> Given passage:
=== Begin Enclosure ===
SPIF – Single Particle Image Format

Background and Motivation

The SPIF data standard was conceived as an open and accessible means of storing individual cloud particle images. Real-time images of liquid and ice particles from aircraft are routinely generated by optical array probes (OAPs) [1]. OAPs use a one-dimensional photodiode array to record successive slices of an image of the shadow that is cast by a particle as it moves across the instrument’s sample volume. The use of such instruments has led to decades worth of in situ cloud particle-by-particle data taken across the gamut of pristine and anthropogenically-modified [2] cloud types. More recently, probes using two dimensional imagers, such as the SPEC CPI (Cloud Particle Imager) [3] and HOLODEC (Holographic Detector for Clouds) [4] have been used to produce very high resolution images with greater colour depth of cloud particles.
=== End Enclosure ===
> Raw data:
=== Begin Enclosure ===
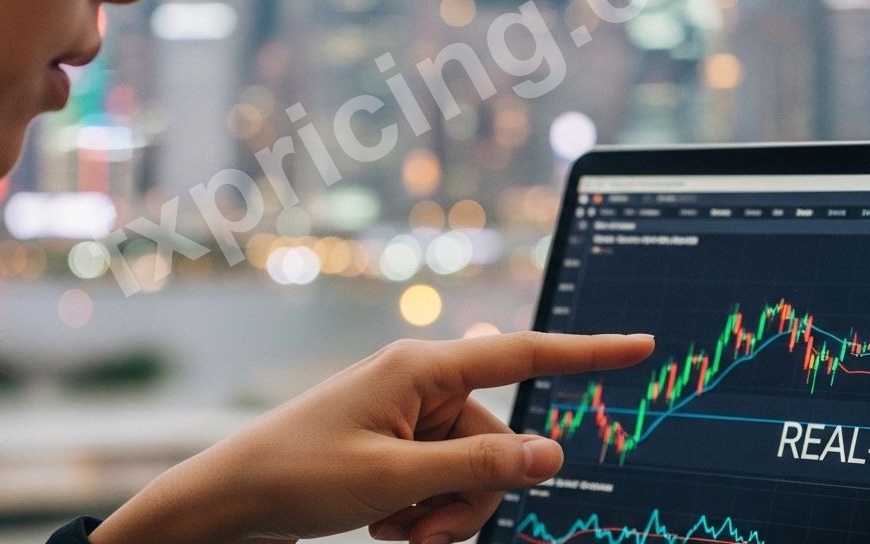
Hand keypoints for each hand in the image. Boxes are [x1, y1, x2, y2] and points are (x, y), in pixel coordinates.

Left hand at [88, 331, 653, 543]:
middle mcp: (421, 385)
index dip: (589, 353)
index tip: (642, 345)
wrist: (226, 504)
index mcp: (422, 368)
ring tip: (393, 531)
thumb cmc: (297, 475)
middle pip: (498, 441)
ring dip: (444, 512)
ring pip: (473, 470)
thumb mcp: (394, 479)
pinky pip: (442, 480)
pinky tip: (382, 526)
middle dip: (473, 495)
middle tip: (420, 530)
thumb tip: (552, 455)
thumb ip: (479, 466)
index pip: (523, 354)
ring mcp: (408, 417)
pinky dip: (423, 511)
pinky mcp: (395, 448)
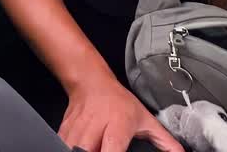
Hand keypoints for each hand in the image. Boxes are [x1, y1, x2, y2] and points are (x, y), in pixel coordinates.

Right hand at [58, 76, 183, 151]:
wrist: (91, 83)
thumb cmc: (117, 101)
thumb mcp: (144, 119)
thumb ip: (164, 141)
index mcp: (117, 126)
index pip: (112, 150)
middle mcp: (95, 128)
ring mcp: (77, 131)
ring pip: (72, 149)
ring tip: (94, 150)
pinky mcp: (64, 132)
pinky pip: (62, 146)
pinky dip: (69, 150)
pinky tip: (80, 150)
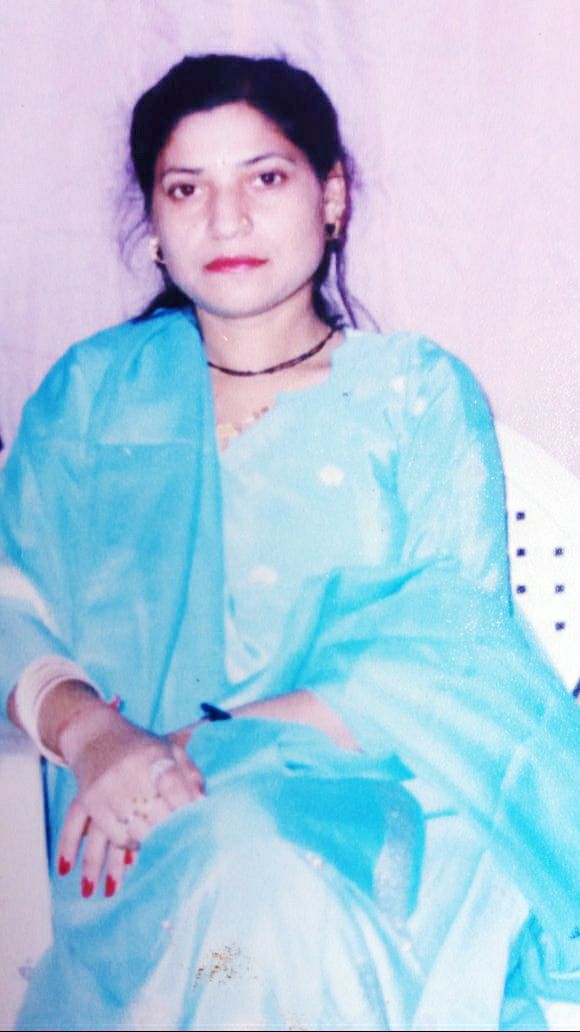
=== End Enclosure ===
> What the task asks: In the SPIF background section, what do optical array probes use to record successive slices of a particle's shadow?

> Your response: A one-dimensional photodiode array.